If your objects are just untransformed (i.e not translated, rotated or scaled) cubes, like it appears from your 2nd pastebin link, a simple if in a for similar to how you wrote is enough, no need for “zones” or “halfExtends”. For an untransformed cube, a point is outside if its coordinates are not within the [leftsidex…rightsidex], [bottomsidey…topsidey], [farsidez…nearsidez] intervals. Since you want to check this not just for a point but for all the points inside the to-be-placed cube, you’d need to test if its similar intervals are outside the corresponding intervals of each of your already existing cubes.

If your objects can be transformed, are not necessarily cubes, and you don’t care too much about precision or accouting for every “empty volume” created around the object due to rotations, then using boundingBoxes and a method like Box3.intersectsBox() provide an easy way to test the possible intersections and decide accordingly.

If your objects can be transformed, are arbitrary and you do care about precision and accounting for every “empty space gap” after rotations, then I’m afraid a solution like I suggested above is one of the few available.

The alternatives, like others already pointed out, are more about smartly getting the needed values based on precomputed distributions where points (or positions, if you like) are more or less uniformly spaced (based on a given radius) while still giving the appearance of being random.

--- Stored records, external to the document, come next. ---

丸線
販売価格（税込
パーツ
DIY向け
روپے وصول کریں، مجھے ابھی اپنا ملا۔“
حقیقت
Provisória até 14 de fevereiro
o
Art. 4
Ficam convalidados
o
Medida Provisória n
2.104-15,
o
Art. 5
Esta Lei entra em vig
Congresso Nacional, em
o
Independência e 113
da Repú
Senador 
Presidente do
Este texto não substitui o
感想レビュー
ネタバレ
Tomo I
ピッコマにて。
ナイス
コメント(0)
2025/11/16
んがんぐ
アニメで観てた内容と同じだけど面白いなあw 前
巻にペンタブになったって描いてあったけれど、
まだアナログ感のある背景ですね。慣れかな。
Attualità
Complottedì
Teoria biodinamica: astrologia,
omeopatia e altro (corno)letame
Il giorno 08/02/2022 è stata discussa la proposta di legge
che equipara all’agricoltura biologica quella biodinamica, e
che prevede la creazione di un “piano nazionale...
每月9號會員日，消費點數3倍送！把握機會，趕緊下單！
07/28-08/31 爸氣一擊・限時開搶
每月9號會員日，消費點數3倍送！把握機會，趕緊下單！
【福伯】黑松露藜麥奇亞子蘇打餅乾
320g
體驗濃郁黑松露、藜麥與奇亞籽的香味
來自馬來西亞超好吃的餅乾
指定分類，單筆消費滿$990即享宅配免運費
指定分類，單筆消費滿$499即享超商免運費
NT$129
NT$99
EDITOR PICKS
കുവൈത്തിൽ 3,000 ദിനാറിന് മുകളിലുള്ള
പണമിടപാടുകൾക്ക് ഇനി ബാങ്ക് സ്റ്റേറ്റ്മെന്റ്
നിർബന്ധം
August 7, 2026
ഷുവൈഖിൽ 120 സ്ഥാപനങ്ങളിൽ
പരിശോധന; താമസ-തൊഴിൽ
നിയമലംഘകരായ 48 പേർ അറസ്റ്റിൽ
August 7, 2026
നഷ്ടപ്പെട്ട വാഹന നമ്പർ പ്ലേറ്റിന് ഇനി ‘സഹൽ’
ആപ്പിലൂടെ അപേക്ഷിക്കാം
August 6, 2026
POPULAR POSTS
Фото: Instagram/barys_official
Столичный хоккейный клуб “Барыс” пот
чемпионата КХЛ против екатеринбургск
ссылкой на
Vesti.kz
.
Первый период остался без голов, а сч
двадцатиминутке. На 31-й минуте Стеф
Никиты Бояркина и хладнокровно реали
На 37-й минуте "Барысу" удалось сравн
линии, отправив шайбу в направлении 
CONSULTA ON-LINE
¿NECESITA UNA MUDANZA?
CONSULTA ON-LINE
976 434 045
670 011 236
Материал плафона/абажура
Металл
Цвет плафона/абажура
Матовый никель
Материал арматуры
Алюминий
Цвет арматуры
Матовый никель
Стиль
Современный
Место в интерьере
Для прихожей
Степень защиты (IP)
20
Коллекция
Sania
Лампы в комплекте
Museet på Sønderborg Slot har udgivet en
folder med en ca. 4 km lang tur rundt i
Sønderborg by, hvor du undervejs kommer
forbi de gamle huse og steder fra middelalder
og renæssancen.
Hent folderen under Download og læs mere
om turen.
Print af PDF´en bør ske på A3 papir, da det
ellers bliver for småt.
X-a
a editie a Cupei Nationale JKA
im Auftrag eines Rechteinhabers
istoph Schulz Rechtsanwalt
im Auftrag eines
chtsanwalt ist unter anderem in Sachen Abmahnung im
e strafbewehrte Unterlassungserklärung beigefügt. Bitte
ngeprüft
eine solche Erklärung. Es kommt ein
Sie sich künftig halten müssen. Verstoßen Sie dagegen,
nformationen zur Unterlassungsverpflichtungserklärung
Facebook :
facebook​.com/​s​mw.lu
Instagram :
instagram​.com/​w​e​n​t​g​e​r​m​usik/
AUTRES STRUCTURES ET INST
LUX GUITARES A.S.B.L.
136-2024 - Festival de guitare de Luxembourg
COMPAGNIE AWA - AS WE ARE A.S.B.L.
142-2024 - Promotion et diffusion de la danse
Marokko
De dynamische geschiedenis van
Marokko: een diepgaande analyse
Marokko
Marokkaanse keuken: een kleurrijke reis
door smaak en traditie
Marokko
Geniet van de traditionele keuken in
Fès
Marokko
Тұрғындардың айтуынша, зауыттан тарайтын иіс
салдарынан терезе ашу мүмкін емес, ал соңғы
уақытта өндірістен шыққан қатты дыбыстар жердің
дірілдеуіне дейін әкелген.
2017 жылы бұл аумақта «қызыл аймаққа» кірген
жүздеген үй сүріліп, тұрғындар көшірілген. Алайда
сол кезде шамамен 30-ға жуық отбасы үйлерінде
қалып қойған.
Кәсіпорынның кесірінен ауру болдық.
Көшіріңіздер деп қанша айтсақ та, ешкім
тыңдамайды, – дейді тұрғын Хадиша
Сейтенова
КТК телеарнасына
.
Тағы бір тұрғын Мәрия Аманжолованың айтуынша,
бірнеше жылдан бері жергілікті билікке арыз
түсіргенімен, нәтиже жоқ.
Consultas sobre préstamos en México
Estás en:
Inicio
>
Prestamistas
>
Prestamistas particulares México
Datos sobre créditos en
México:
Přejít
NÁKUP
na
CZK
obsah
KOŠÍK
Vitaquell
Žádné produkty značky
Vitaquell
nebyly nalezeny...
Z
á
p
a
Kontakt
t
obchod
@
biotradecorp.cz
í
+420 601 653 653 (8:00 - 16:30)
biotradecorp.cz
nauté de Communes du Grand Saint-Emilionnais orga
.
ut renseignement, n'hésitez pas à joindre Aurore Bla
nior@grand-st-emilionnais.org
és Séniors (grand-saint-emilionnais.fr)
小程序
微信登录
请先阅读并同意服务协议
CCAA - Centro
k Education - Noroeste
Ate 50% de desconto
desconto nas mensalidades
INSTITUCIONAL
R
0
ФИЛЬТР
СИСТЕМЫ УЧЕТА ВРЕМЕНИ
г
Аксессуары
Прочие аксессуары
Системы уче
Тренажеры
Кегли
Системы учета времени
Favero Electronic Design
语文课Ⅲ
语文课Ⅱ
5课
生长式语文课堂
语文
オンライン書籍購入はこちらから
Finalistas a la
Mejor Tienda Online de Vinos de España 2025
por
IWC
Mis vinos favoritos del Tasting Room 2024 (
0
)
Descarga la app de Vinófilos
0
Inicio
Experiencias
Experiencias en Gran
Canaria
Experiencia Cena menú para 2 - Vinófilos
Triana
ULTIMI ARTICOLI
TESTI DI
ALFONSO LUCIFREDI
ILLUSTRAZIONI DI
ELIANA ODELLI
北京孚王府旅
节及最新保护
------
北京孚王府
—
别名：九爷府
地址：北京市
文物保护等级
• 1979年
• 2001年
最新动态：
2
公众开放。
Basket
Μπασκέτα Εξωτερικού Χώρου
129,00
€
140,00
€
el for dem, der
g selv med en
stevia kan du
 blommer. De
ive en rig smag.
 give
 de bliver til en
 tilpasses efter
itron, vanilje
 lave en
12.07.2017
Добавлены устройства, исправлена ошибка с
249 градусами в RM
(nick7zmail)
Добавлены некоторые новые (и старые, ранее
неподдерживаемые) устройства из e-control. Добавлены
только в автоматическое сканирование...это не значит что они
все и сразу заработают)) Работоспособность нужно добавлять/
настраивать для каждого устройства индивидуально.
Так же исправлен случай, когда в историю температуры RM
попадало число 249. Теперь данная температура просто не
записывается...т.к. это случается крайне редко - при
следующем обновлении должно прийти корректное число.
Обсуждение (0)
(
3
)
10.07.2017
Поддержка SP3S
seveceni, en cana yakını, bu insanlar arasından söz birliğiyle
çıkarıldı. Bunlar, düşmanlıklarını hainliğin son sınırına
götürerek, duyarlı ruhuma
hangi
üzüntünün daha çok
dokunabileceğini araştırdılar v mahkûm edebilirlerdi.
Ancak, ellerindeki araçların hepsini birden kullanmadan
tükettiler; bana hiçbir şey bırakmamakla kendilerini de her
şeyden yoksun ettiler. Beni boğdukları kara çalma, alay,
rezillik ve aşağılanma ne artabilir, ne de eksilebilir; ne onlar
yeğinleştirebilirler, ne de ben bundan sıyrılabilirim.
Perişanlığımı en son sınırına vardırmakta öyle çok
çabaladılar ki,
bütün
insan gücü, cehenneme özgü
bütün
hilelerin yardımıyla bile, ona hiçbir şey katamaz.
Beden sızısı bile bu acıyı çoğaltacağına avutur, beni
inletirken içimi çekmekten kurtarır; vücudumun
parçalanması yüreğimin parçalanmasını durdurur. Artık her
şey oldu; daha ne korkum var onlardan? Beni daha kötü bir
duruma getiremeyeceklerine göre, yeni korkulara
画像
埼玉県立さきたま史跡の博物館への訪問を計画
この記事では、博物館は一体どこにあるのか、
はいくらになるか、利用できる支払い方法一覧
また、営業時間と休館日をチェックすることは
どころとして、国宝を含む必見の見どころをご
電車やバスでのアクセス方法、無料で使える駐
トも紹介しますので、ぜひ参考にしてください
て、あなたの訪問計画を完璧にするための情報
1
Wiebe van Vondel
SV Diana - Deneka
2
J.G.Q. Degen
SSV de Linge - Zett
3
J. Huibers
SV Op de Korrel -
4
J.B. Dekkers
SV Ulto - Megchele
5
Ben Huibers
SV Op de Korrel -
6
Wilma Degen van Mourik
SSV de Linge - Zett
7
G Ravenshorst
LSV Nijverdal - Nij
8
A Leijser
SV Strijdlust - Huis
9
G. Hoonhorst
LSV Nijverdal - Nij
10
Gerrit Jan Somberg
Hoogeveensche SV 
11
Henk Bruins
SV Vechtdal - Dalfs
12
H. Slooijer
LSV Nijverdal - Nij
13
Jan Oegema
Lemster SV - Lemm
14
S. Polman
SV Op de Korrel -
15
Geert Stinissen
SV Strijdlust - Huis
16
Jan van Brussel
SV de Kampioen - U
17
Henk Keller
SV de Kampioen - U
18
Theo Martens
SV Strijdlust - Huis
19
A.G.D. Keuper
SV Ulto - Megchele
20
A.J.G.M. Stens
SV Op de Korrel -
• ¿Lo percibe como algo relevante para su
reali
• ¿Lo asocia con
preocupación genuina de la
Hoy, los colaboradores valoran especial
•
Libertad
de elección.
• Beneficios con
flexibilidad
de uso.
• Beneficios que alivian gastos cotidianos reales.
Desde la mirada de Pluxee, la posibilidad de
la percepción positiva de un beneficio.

Obviously, such alternatives do not account for the rotational gaps mentioned above either.

So, what you choose really depends on what objects you have in mind, how you want those objects to be placed, whether you apply constraints on the objects’ sizes, and so on.

The @ anidivr logic is the best way to approach this.

A simple collision function:
If the sum of boundingSphere radiuses is less than the distance, you are golden.